An 85-year-old South Carolina-based outdoor equipment company that stocked up on guns in anticipation of Hillary Clinton winning the 2016 US election has gone bankrupt, according to Bloomberg.
United Sporting Companies filed Chapter 11 bankruptcy on Monday after blaming the miscalculation for their financial woes. Speaking in a Delaware courtroom, CEO Bradley P. Johnson explained that the company posted lower-than-expected sales and incurred high costs of carrying inventory after the blunder.
United, which sells an array of outdoor equipment, is seeking protection from creditors while it sorts out more than $270 million of debt secured by liens on its assets, court papers show. The company, whose subsidiaries include Ellett Brothers LLC and Jerry’s Sports Inc., reported Ebitda of $4 million on net sales of $557 million last year -- well below its average of $885.3 million in sales from 2012 to 2016. -Bloomberg
Deep price cuts to reduce their bloated inventory didn't help, according to court documents. The company also lost volume-based discounts and rebates from top vendors as its heavy debt burden put enormous pressure on the company's balance sheet. Perhaps buying bankrupt competitors AcuSport Corp and outdoor gear gian Gander Mountain Co. didn't help either.

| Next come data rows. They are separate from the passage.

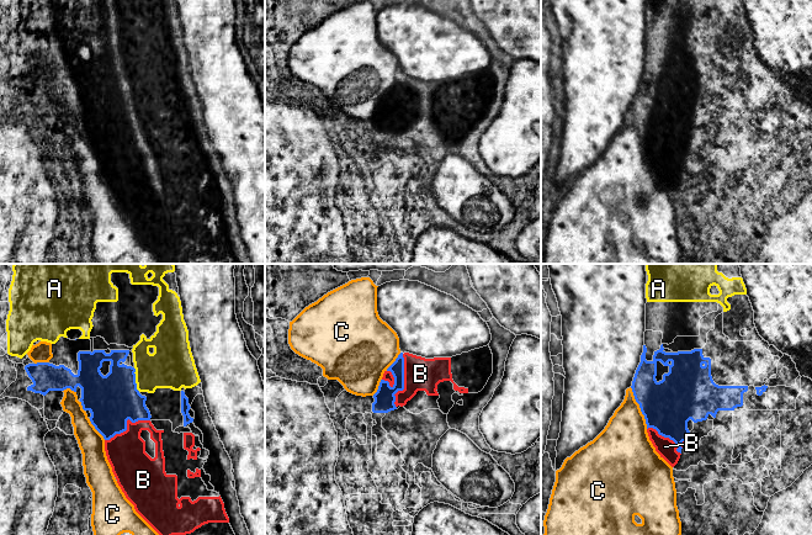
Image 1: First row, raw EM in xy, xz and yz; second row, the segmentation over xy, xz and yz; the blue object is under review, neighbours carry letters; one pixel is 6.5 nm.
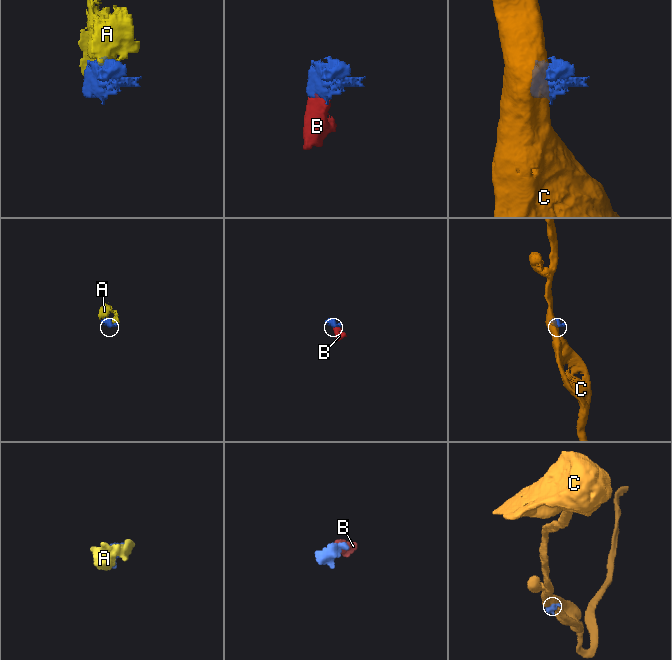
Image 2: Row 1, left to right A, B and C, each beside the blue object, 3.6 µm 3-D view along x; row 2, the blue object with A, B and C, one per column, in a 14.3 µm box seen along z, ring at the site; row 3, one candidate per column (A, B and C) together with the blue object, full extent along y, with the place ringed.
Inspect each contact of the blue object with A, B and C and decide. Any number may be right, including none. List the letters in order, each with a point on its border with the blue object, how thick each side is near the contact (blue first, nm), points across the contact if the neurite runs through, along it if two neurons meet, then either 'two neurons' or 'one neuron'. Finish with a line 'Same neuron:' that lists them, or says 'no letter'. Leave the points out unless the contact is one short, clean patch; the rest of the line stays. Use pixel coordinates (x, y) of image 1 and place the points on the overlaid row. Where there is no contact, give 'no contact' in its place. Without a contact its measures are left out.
A: contact xy (134, 380); calibres 320 and 280 nm; one neuron
B: contact xz (403, 382); calibres 140 and 220 nm; one neuron
C: contact yz (640, 407); calibres 320 and 320 nm; two neurons
Same neuron: A, B

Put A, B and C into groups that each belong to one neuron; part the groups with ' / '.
A B / C

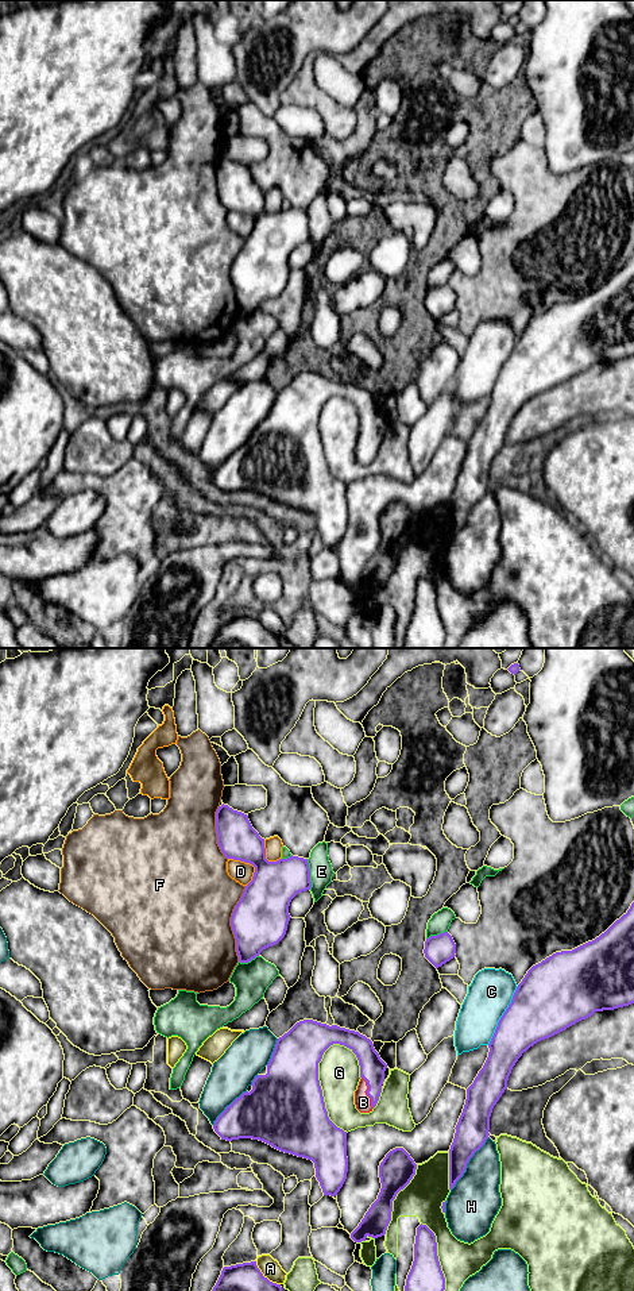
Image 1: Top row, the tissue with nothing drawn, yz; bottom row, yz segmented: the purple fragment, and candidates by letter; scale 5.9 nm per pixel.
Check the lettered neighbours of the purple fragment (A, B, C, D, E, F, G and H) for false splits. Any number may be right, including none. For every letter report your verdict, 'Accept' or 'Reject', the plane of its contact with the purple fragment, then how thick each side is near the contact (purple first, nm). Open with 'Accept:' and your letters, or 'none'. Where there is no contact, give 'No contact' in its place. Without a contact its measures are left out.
Accept: B
A: Reject. Touches purple in yz. Thickness 340 nm (purple) against 120 nm
B: Accept. Touches purple in yz. Thickness 150 nm (purple) against 100 nm
C: Reject. Touches purple in yz. Thickness 380 nm (purple) against 260 nm
D: Reject. Touches purple in yz. Thickness 280 nm (purple) against 120 nm
E: Reject. Touches purple in yz. Thickness 280 nm (purple) against 140 nm
F: Reject. Touches purple in yz. Thickness 340 nm (purple) against 500 nm
G: Reject. Touches purple in yz. Thickness 460 nm (purple) against 260 nm
H: Reject. Touches purple in yz. Thickness 190 nm (purple) against 300 nm

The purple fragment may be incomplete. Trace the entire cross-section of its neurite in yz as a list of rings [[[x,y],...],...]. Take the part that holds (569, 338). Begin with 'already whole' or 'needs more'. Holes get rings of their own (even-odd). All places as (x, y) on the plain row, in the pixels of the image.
already whole | [[[634,254],[604,285],[533,317],[518,336],[488,396],[488,409],[467,440],[449,501],[449,542],[490,485],[494,458],[513,419],[530,398],[595,363],[634,355]]]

As Bloomberg notes, United is far from the first firearms-linked company to face the firing squad in recent yeras. Last year, Remington Outdoor Co. filed for bankruptcy after sales declined sharply.
Founded in 1933 as Ellett Brothers, the company had about 321 employees when it filed for bankruptcy. Wellspring Capital Management, Prospect Capital Corp. and Summit Partners together own more than 90% of the equity of SportCo Holdings Inc., the parent company of South Carolina-based United. -Bloomberg
Earlier in the year, United desperately scambled to sell itself, hiring Houlihan Lokey in January in the hopes of attracting a buyer, court papers reveal. While multiple parties expressed interest, the offers were too low to consider.